Escribió su experiencia de adaptación a la ciudad en su libro “En el desierto no hay atascos” del que presentamos estos capítulos.
Nací en un campamento nómada entre Tombuctú y Gao, al norte de Mali. Durante toda mi juventud recorrí las arenas con camellos, cabras, vacas, corderos y asnos en busca de nuevos pastos. Caminábamos hacia la vida, el agua, la vegetación. No conocí más que los horizontes infinitos, las noches bajo la jaima, las hogueras de leños, los pozos y el ganado. El campamento estaba compuesto por varias tiendas pertenecientes a la misma familia o comunidad, aunque, a veces, durante la estación seca, las familias se separaban para no concentrarse todas en los mismos pastos. Nos daba la impresión de que éramos los únicos en habitar un desierto que habíamos convertido en terreno de nuestros juegos. Vivíamos en un mundo recortado del otro, como príncipes de nuestro propio reino.
Tenía yo unos nueve años, cuando el año 1984 llegó para cercenar la hermosa confianza que teníamos en el presente y en el porvenir. Vivíamos como nuestros antepasados, pero llegó la sequía y resultó imposible mantener este tipo de vida. Nos vimos obligados a separarnos. Intentamos desesperadamente permanecer en grupos de dos o tres jaimas para ayudarnos unos a otros, pero la situación se hacía cada vez más grave. La escasez diezmaba el ganado y nos hacía enfermar. Sólo nos quedaban algunas cabras esqueléticas que ya no daban leche. Se agotaban las provisiones y teníamos miedo a morir de hambre. Al final de este difícil periodo, murió mi madre. Yo tenía unos diez años. Me fui a vivir a casa de mi abuelo materno y después, a la de mi abuela paterna, en Gao, con mi hermano Ibrahím y mis dos hermanas, Lala y Bouchera. En la ciudad, los otros niños nos rechazaban porque no entendíamos su idioma, éramos salvajes, éramos tuaregs. Nuestro universo se vio limitado al círculo familiar. Necesitábamos amor para curar la herida de la ausencia. Mi padre volvió a casarse varias veces, aunque, en realidad, a través de todas aquellas mujeres, buscaba a mi madre. Tardó mucho en terminar su luto y amar a una mujer que no constituyese la sombra de un recuerdo.

══════════════════════════════

> Tareas pendientes:
1. Copia textualmente el pasaje del relato sobre la vida nómada que va desde "Nací en un campamento" hasta "nuestro propio reino.".
2. Extrae de los registros cada línea que contenga la cadena "elevation". Se distinguen mayúsculas y minúsculas.

══════════════════════════════

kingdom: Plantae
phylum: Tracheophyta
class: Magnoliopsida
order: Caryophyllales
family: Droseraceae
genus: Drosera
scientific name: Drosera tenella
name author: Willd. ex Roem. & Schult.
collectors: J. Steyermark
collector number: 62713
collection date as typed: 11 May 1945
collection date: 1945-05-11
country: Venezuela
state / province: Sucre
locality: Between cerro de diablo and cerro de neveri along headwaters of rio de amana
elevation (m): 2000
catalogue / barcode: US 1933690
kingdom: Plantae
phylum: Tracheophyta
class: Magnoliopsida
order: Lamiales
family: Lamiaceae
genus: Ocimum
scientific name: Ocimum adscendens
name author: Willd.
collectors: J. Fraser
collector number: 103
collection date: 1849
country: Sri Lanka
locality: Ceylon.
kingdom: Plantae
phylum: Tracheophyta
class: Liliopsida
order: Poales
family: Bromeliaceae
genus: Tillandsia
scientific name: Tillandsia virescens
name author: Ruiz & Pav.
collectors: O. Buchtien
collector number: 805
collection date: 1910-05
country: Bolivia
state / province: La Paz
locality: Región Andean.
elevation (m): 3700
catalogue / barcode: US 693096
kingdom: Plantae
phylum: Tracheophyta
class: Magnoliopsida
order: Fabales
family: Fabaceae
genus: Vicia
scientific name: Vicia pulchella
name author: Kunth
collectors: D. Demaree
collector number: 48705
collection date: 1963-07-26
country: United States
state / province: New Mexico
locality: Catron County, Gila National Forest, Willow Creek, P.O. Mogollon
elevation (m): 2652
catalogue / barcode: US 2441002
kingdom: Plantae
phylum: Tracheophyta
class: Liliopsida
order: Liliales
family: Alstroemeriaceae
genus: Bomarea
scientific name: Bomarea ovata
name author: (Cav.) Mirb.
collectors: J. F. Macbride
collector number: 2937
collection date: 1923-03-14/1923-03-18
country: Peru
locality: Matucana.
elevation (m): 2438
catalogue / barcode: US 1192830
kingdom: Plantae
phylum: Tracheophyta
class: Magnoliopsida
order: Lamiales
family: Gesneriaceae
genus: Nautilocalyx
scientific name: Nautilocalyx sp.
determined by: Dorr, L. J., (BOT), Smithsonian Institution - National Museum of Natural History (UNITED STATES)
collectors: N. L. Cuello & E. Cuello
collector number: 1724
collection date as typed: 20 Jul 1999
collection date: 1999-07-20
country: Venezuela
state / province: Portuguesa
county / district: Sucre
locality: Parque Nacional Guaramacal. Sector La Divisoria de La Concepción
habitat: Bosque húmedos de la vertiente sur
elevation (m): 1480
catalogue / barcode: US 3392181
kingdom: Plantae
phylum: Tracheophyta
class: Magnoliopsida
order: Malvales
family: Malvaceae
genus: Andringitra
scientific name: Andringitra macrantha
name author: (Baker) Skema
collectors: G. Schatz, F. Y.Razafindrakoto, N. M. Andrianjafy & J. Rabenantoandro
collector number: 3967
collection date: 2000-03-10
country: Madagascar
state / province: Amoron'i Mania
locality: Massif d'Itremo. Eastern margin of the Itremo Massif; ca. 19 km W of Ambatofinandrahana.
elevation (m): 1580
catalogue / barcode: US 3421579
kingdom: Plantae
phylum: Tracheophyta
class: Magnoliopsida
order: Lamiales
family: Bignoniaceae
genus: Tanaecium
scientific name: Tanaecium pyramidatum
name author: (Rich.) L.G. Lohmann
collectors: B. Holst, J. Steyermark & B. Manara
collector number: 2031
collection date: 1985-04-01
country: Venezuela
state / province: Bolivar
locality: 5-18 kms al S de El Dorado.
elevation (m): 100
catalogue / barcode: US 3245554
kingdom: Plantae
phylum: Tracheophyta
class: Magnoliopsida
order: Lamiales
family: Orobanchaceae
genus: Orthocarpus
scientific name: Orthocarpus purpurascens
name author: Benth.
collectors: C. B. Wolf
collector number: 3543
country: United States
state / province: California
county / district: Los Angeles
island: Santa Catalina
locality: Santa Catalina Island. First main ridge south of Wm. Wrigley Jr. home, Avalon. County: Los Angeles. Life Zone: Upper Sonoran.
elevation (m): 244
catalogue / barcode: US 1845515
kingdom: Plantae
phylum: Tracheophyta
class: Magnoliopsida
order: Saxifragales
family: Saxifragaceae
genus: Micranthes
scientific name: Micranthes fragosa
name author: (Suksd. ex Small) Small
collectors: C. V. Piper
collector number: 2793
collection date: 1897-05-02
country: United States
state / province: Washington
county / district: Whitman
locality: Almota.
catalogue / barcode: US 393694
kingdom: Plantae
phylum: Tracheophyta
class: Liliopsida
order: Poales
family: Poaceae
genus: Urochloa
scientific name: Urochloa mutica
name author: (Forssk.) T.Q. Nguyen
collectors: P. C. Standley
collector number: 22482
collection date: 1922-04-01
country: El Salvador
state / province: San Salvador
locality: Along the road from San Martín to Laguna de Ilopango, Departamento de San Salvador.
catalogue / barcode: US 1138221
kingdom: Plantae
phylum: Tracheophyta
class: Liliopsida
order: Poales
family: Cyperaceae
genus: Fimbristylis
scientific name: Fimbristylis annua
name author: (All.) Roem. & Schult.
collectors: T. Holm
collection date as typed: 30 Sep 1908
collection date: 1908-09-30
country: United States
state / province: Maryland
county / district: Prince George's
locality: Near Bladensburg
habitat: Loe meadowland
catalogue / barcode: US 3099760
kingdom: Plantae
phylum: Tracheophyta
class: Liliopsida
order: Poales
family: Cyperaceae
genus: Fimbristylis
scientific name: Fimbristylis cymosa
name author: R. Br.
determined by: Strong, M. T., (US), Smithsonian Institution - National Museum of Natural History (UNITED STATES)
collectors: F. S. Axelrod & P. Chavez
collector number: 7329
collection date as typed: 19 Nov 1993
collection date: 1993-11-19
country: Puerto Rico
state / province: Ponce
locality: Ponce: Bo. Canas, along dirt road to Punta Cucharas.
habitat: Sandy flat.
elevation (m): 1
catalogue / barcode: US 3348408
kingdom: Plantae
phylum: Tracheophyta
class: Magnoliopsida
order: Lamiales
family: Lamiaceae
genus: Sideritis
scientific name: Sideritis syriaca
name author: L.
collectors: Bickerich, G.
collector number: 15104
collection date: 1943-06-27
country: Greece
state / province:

══════════════════════════════

> En respuesta:
1.
Nací en un campamento nómada entre Tombuctú y Gao, al norte de Mali. Durante toda mi juventud recorrí las arenas con camellos, cabras, vacas, corderos y asnos en busca de nuevos pastos. Caminábamos hacia la vida, el agua, la vegetación. No conocí más que los horizontes infinitos, las noches bajo la jaima, las hogueras de leños, los pozos y el ganado. El campamento estaba compuesto por varias tiendas pertenecientes a la misma familia o comunidad, aunque, a veces, durante la estación seca, las familias se separaban para no concentrarse todas en los mismos pastos. Nos daba la impresión de que éramos los únicos en habitar un desierto que habíamos convertido en terreno de nuestros juegos. Vivíamos en un mundo recortado del otro, como príncipes de nuestro propio reino.

2.
elevation (m): 2000
elevation (m): 3700
elevation (m): 2652
elevation (m): 2438
elevation (m): 1480
elevation (m): 1580
elevation (m): 100
elevation (m): 244
elevation (m): 1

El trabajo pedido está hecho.